The larger citywide agenda of Moses and city officials slowly became visible. They had heard about a map in David Rockefeller’s Lower Manhattan Development Office. “It showed all the redone things, combinations of highways and new real estate developments on both sides of Manhattan, all the way up the West Side. So I began to see that these were other facets of the very same fight, that somebody had a great vision of how New York was to be. We kept running into this vision, and it was a monstrous vision. You would see this piece of it and that piece of it, and it wasn’t paranoid to think that it was an overall plan that the public really didn’t know that much about. It was clear what a disaster it would portend for the Village and other neighborhoods.” A built Lower Manhattan Expressway would have relegated the city to neighborhood fragments scattered between and within the clover leafs. His only goal: efficiency for moving automotive traffic. Cities, he believed, should serve traffic. This does not make for a strong city.
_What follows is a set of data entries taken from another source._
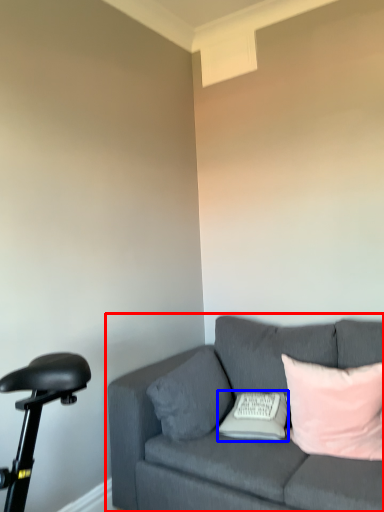
Question: Which object is closer to the camera taking this photo, studio couch (highlighted by a red box) or pillow (highlighted by a blue box)?

Choices:
 (A) studio couch
 (B) pillow

Answer: (A)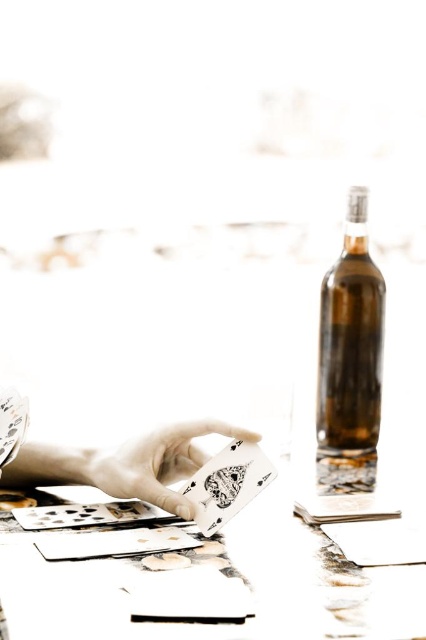
Does white matte playing card at center come in front of white paper card at center?

That is False.

This screenshot has width=426, height=640. What do you see at coordinates (158, 461) in the screenshot?
I see `white matte playing card at center` at bounding box center [158, 461].

Image resolution: width=426 pixels, height=640 pixels. What are the coordinates of `white matte playing card at center` in the screenshot? It's located at (158, 461).

Does white paper table at center have a lesser height compared to white paper card at center?

Yes, white paper table at center is shorter than white paper card at center.

Does point (8, 596) lie in front of point (192, 499)?

Yes.

This screenshot has width=426, height=640. I want to click on white paper table at center, so click(x=313, y=584).

Is point (336, 442) positioned after point (253, 472)?

That is True.

Is brown glass bottle at right smaller than white paper card at center?

Actually, brown glass bottle at right might be larger than white paper card at center.

Does point (345, 305) come closer to viewer compared to point (230, 509)?

No, (345, 305) is further to viewer.

At what (x,y) coordinates should I click in order to perform the action: click on brown glass bottle at right. Please return your answer as a coordinate pair (x, y). The image size is (426, 640). Looking at the image, I should click on (351, 344).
It had not been long since
Death and Life
was published in 1961. She had finished it just before the West Village fight. “Thank God,” she said with a great sigh. “If I’d had to give that much time to the fight, I’d have had to drop the book. I finished it in January, went back to work at
Architectural Forum
, and in February the West Village fight began. The book was published in October 1961.”
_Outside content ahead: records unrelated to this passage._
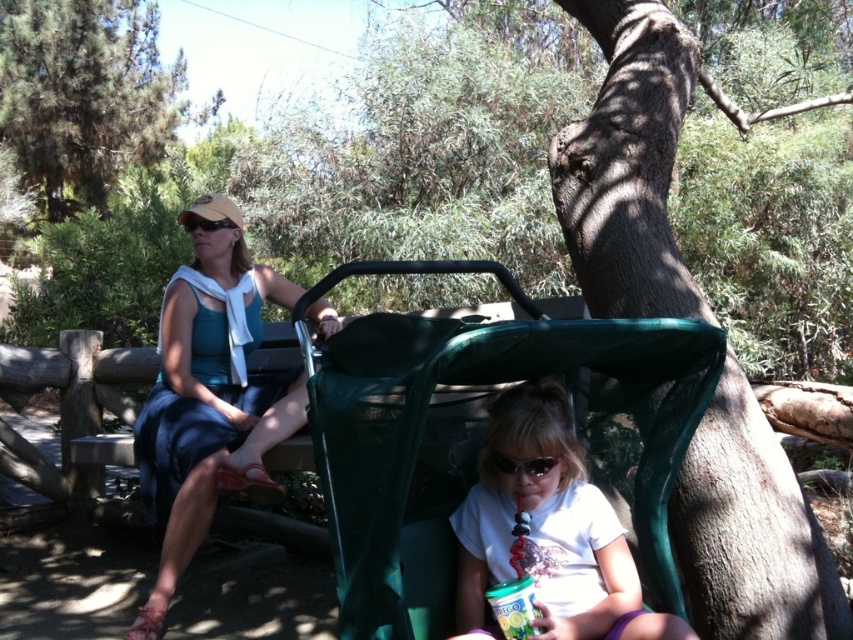
Can you confirm if green mesh stroller at center is smaller than white matte shirt at center?

Actually, green mesh stroller at center might be larger than white matte shirt at center.

How distant is green mesh stroller at center from white matte shirt at center?

7.68 inches

Is point (641, 388) behind point (596, 636)?

Yes, it is behind point (596, 636).

Find the location of a particular element. The height and width of the screenshot is (640, 853). green mesh stroller at center is located at coordinates (474, 435).

Which is in front, point (584, 589) or point (140, 83)?

Point (584, 589)

Which is in front, point (560, 609) or point (32, 67)?

Positioned in front is point (560, 609).

The width and height of the screenshot is (853, 640). In order to click on white matte shirt at center in this screenshot , I will do `click(549, 531)`.

Describe the element at coordinates (209, 396) in the screenshot. I see `matte blue dress at center` at that location.

Is point (138, 454) positioned after point (502, 573)?

Yes, point (138, 454) is behind point (502, 573).

Find the location of a particular element. matte blue dress at center is located at coordinates (209, 396).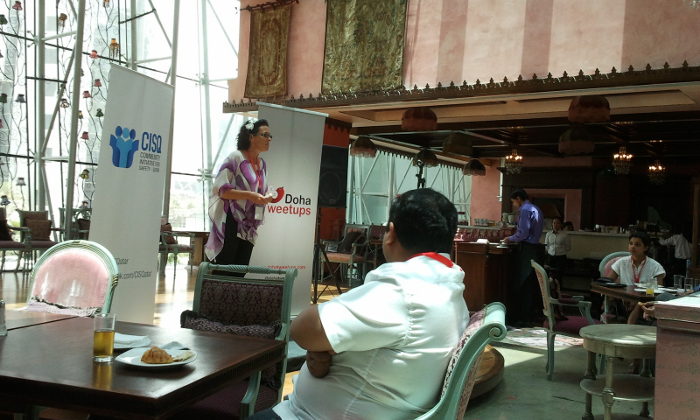
Locate an element on the screen. Image resolution: width=700 pixels, height=420 pixels. table top is located at coordinates (206, 346).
The conflict seemed right out of the pages of her book. She agreed. “It was even much worse than I had ever believed or dreamed when I was writing the book. I couldn’t believe there would’ve been this much stupidity about New York.”
At Father La Mountain’s meeting, everybody said the expressway was inevitable. “All of our elected officials, because they knew how unpopular it was, were always going on record against it,” she remembered, “but were never doing a thing to stop it and were always preaching defeatism. Moses was the real promoter, joined by all the traffic and highway people, the Regional Plan Association, the Planning Commission. Mayor Wagner seemed to be for it, but with Wagner, a wonderful thing happened. We had a hearing, and we actually changed the mind, as far as one can tell, of the Board of Estimate.” The hearing was a day or two before Christmas, not an uncommon ploy to ensure poor public turnout. “Well, instead we neglected our Christmas. I even feel bitter about that to this day, that they stole one of my Christmases from me. Well, they didn’t really. We ended up with a great Christmas present.” The issue, she recalled, was probably the expropriation of the land, funds, and authorization for it. “It was one of the big steps,” she said. “Once that was okayed, it was the point of no return.”